Pinning is a technique used when assembling large or heavy model kits, and involves drilling a hole in two pieces of the model to be joined, and using a "pin" to strengthen the bond when they are glued. Pinning is a useful technique for reinforcing joints and is essential when making models from parts that were not designed to go together, such as a miniature conversion.

===Sculpting===
Some modelers, who are happy to go that far and have the material available, will remove and sculpt certain parts of the figure.
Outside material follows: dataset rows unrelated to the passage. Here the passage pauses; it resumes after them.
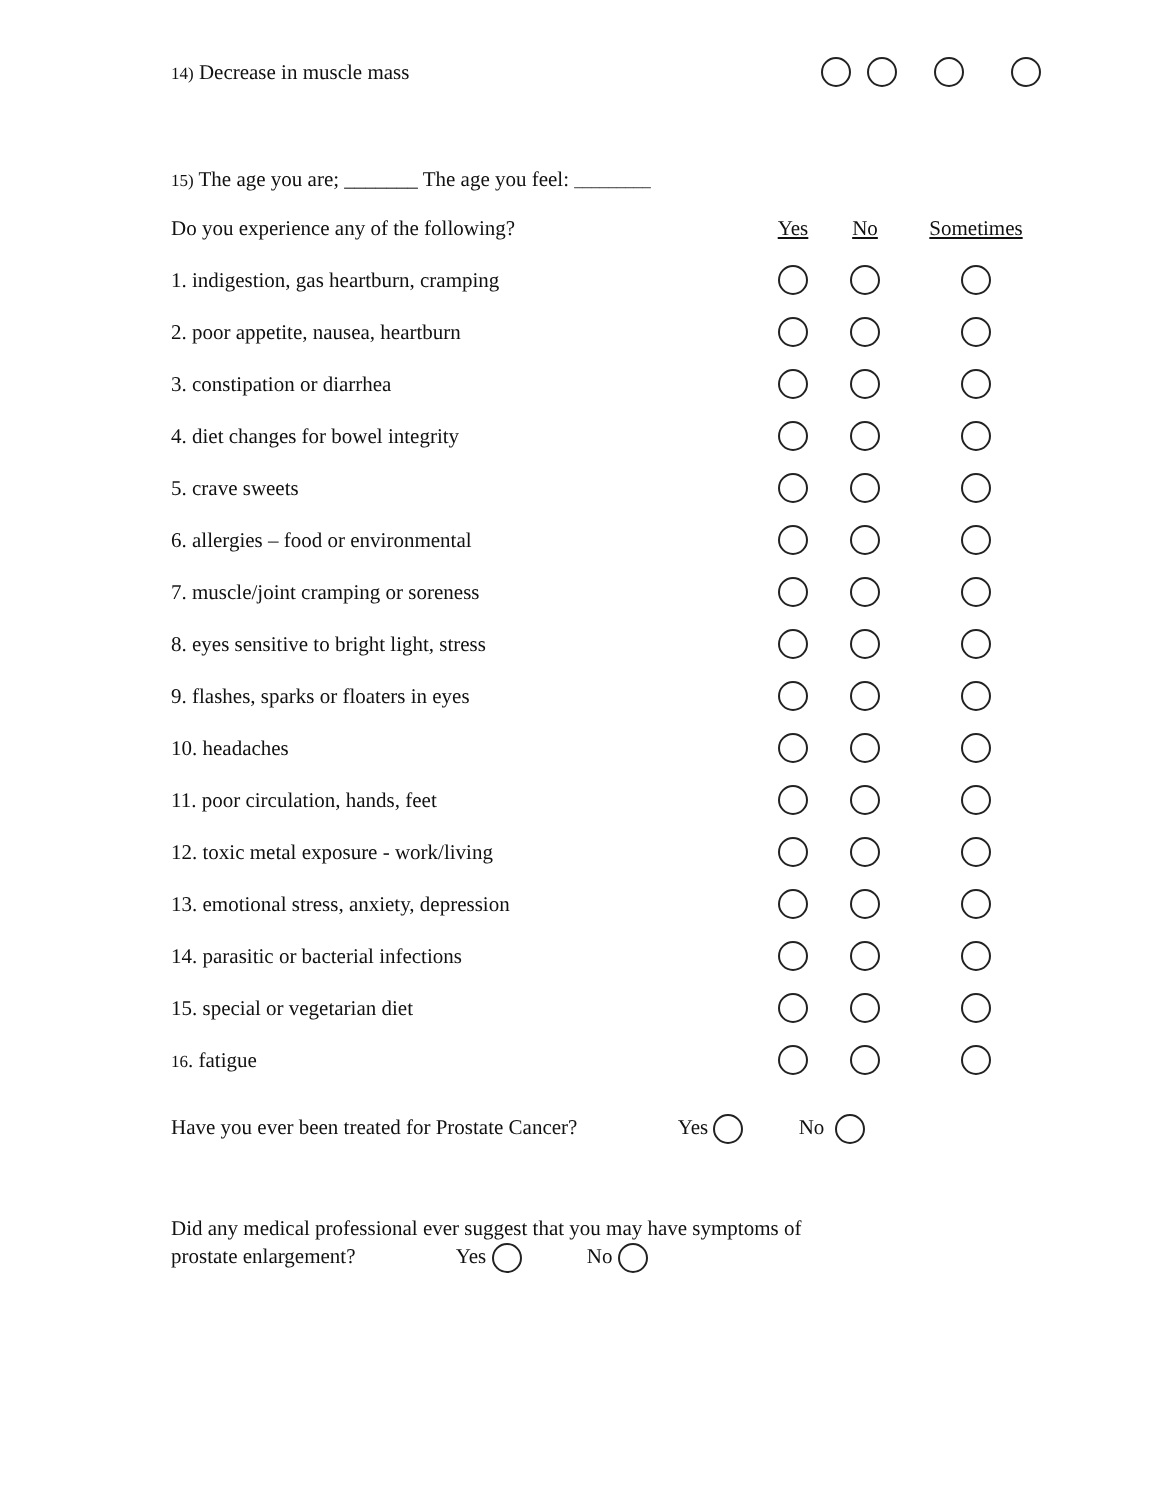14) Decrease in muscle mass
15) The age you are; _______ The age you feel: _________
| Do you experience any of the following? | Yes | No | Sometimes |
| 1. indigestion, gas heartburn, cramping | | | |
| 2. poor appetite, nausea, heartburn | | | |
| 3. constipation or diarrhea | | | |
| 4. diet changes for bowel integrity | | | |
| 5. crave sweets | | | |
| 6. allergies – food or environmental | | | |
| 7. muscle/joint cramping or soreness | | | |
| 8. eyes sensitive to bright light, stress | | | |
| 9. flashes, sparks or floaters in eyes | | | |
| 10. headaches | | | |
| 11. poor circulation, hands, feet | | | |
| 12. toxic metal exposure - work/living | | | |
| 13. emotional stress, anxiety, depression | | | |
| 14. parasitic or bacterial infections | | | |
| 15. special or vegetarian diet | | | |
| 16 . fatigue | | | |
Have you ever been treated for Prostate Cancer? Yes No
Did any medical professional ever suggest that you may have symptoms of
prostate enlargement? Yes No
This is usually motivated by lack of poses. For example, new arms may be sculpted on to turn an infantryman pose into an artilleryman pose, but a step like this is quite extravagant and most people who need to sculpt to convert will do so with small details such as buttons or chinstraps. Sometimes a figure is converted to improve its historical accuracy.

===Bits boxes===
Bits boxes are collections of spare bits and pieces of model kits left over from models that have options of multiple parts. The spelling "bitz" has been popularised by Games Workshop in recent years, reflecting Ork speech patterns in the various Games Workshop rulebooks, codices and official novels. Games Workshop also sells "bitz" and component parts separately, enabling enthusiasts to order parts of metal miniatures (shields, crossbows, swords, etc.) to allow less expensive conversions. The sale of bits has also become a significant market for independent online stores.